In recent years, counties and local government have had significant quarrel with Sacramento’s penchant for pillaging revenues so much so that you might wonder if a revival of the Bear Flag revolt is in the works.
Now, Senate Democrats in Sacramento may increase the burden to municipalities by “realigning” state government and shifting some services to its counties.
Senate President Pro Team Darrell Steinberg said today the proposal would help already struggling counties pay for some of the additional programs and help lower California’s $19 billion deficit, although he did not disclose a cost-savings estimate.

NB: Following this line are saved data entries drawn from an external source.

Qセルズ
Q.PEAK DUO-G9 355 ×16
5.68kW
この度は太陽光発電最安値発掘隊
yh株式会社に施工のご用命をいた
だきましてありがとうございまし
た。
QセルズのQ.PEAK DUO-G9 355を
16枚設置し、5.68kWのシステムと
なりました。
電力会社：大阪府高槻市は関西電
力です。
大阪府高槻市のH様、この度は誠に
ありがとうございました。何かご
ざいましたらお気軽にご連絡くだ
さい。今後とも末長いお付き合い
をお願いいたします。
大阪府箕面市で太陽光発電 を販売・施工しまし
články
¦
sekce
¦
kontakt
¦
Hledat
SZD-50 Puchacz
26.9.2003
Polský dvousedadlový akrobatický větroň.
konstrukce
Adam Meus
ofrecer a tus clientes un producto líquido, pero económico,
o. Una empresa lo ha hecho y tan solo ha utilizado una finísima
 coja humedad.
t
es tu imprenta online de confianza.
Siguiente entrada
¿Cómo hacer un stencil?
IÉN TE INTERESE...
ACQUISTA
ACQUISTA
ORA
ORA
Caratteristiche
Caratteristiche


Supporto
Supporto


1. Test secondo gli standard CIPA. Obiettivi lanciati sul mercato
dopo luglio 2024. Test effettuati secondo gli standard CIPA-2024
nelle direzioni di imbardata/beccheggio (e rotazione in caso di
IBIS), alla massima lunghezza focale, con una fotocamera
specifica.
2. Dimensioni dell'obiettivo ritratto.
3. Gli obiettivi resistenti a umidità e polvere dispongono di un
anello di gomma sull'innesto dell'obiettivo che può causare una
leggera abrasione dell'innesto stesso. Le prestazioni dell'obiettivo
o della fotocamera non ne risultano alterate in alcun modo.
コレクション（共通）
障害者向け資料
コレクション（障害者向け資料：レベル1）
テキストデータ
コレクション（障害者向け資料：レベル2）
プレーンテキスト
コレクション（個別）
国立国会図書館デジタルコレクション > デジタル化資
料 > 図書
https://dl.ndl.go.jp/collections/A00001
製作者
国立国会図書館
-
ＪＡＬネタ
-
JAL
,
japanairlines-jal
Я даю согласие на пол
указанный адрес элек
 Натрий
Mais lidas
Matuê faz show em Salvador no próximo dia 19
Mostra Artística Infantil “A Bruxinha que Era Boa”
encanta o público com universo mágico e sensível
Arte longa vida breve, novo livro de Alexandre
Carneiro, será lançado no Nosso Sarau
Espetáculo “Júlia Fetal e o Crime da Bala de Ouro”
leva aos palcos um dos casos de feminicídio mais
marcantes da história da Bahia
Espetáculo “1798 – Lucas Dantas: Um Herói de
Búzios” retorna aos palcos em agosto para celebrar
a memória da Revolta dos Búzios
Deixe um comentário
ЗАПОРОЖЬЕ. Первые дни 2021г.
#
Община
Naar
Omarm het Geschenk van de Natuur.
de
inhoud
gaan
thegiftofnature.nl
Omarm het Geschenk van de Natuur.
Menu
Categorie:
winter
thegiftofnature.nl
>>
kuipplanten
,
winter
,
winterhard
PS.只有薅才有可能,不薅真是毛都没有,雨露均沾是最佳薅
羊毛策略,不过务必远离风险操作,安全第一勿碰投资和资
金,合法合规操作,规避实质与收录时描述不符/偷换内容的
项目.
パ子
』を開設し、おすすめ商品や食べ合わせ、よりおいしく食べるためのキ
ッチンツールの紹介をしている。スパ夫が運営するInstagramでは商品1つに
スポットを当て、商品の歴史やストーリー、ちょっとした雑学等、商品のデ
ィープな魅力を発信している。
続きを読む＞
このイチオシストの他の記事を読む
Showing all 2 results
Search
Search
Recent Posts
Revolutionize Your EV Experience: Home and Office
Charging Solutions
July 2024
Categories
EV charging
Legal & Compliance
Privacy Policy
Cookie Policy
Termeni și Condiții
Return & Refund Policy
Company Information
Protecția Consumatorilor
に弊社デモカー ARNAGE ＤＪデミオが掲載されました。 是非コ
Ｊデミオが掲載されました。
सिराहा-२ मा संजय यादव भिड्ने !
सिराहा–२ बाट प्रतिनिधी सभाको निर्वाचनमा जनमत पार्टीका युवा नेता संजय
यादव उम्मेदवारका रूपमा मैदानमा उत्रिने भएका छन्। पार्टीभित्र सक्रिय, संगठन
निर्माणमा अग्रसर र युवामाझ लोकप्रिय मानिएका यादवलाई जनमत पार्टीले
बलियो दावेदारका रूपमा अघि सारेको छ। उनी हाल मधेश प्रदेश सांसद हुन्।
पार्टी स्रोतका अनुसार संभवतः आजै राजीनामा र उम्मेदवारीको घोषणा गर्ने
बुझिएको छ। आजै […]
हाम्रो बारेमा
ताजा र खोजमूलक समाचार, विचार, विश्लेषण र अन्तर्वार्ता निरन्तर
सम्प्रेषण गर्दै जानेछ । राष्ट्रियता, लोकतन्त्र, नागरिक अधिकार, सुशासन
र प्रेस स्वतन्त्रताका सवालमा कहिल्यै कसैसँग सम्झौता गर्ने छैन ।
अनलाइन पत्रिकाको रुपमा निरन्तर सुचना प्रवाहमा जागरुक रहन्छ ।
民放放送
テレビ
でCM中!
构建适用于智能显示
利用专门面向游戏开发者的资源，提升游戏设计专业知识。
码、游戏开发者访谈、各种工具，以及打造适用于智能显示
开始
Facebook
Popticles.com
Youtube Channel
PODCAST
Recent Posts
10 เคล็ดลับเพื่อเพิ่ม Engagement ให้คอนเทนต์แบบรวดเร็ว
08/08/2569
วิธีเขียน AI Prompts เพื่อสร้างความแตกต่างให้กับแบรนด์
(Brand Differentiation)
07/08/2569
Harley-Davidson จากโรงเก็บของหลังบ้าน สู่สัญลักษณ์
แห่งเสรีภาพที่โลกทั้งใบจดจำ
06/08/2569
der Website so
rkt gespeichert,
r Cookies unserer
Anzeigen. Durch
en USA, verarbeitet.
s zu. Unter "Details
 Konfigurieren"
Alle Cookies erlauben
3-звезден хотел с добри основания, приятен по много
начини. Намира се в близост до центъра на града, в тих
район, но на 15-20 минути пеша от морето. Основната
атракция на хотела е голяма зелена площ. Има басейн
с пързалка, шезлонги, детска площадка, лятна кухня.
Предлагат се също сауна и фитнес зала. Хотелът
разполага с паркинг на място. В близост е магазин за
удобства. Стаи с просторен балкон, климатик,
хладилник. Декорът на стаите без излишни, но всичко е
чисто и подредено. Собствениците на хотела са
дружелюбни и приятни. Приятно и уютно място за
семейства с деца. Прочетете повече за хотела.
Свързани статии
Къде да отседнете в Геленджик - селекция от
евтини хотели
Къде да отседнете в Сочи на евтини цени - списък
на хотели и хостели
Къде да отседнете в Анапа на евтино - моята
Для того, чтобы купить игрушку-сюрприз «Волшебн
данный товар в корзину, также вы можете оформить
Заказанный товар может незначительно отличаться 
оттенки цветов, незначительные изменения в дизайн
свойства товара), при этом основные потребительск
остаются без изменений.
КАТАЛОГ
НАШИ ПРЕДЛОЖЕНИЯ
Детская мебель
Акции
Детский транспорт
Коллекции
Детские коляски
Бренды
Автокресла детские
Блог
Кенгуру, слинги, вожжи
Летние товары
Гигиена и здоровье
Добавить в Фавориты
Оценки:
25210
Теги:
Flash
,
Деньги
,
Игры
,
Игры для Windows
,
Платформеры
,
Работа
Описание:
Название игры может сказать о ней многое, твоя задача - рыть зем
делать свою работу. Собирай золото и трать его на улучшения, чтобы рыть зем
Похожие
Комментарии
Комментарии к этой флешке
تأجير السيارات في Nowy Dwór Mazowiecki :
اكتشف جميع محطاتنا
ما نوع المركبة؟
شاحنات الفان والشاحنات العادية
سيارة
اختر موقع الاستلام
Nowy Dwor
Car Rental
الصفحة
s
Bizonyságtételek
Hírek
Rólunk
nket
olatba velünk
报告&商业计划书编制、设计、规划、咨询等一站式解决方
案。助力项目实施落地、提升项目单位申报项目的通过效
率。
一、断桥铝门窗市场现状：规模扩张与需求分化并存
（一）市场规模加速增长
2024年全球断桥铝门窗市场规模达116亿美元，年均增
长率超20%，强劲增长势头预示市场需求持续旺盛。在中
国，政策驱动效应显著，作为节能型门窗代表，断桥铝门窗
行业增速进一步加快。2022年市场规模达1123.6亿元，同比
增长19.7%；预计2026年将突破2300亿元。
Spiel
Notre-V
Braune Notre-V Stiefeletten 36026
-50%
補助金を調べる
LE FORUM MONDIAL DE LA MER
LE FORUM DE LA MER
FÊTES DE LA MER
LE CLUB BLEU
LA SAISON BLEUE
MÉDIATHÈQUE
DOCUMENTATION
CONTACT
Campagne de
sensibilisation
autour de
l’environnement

Under the plan, according to an AP story, juvenile parole services and low-level jailing would be handled by counties along with administration of CalWORKS, among other things. But, according to the Sacramento Bee, under the plan counties would be taking up 25 percent of the costs of programs such as CalWORKS. Alameda County, for one, is struggling to maintain social services for many of its residents hit particularly hard by the recession. The county’s 11 percent unemployment figures in May are nearly 2 percent higher than the national average. In addition, it is also suffering from its own steep budget cuts to balance huge deficits at the county level.
To pay for the increased work at the county level, Democrats propose borrowing from the state’s $9 billion bottle deposits fund and paying it back by betting against future oil tax revenue over the next 20 years. The Los Angeles Times reports, though, the state’s chief credit card-holder Treasurer Bill Lockyer believes borrowing against taxes to balance the budget runs afoul of Proposition 58 and Democratic nominee for governor Jerry Brown last week agreed with the opinion. Lockyer told the L.A. Times flatly, “We can’t borrow without a clean bond opinion from the attorney general. Our role is simple: We get an opinion, we can borrow. We don’t get an opinion, we can’t borrow.”
The Democrats plan also calls for permanent reinstatement of the vehicle license fee to help counties pay for the increase in services and allow local governments to lower the two-thirds threshold for voters to enact tax increases by ballot measure. San Leandro’s likely sales tax measure needs two-thirds approval to pass this November, something that is far from assured in a poor economic such as this.